So what we would dance to during our first dance as husband and wife was a no-brainer:
The lyrics are so true of both of us. Which makes it even more amazing that we were able to find love from another person so different and so far away.
There was so much to pack into the reception. I wanted as much dancing as humanly possible, but I knew that neither Jon nor his mom cared for dancing. I would have loved to have dance to "Teri Pyari Pyari Surat" and then BROKEN IT DOWN halfway through, Mando-style with my dad, to "Galyan Sankli Sonya Chi" with the moves of his people. But that would take more time, and Jon's mom hadn't yet chosen what she wanted. In the end, we decided to combine the parent/child dance to one song that nearly everybody likes--we all danced out there at the same time. It's by a band that Jon's mom, my dad, and the two of us all love:
Of course it's the Beatles. I wish there were more bands out there that appease multiple generations at once. Our kids will definitely be listening to them, too.
For kicks, there's "Teri Pyari Pyari Surat." My dad loves that song, it's my nani's all-time favorite song, from her favorite movie, Sasural, and it plays every time my father calls my cell phone. I love it because it makes me think of him.

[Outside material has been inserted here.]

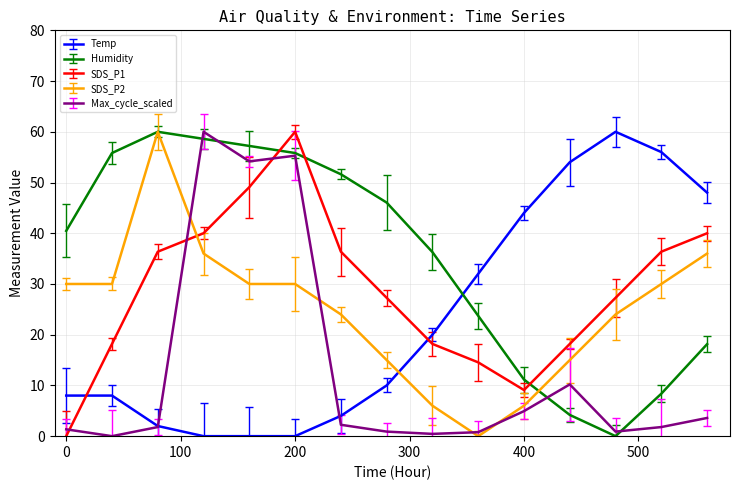

How many distinct data groups are displayed?

5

It loosely translates to "let your lovely lovely face never attract someone's evil eye," which sounds sort of silly, but some people believe that jealousy toward a successful/beautiful person/baby will end up causing some kind of harm to that person. The lyrics are both a compliment and a protective statement. Hindi just doesn't translate sometimes.
And bonus, here's a Bollywood-ized version of the Konkani classic "Galyan Saankli."
This is totally a Bolly-sampling of the original folk song trying to mimic the oldschool village-style dancing and outfits. The main phrase, "Galyan sankli sonya chi, ee poori kona chi" roughly--and I could be wrong, my dad is sleeping--means, "that girl with the gold chain around her neck, whose daughter/girl is she?" It's a CLASSIC.
It was the right decision: Jon and Mrs. M didn't have too much on the dancefloor, while my dad and I still danced our socks off the entire night anyway. Everybody wins!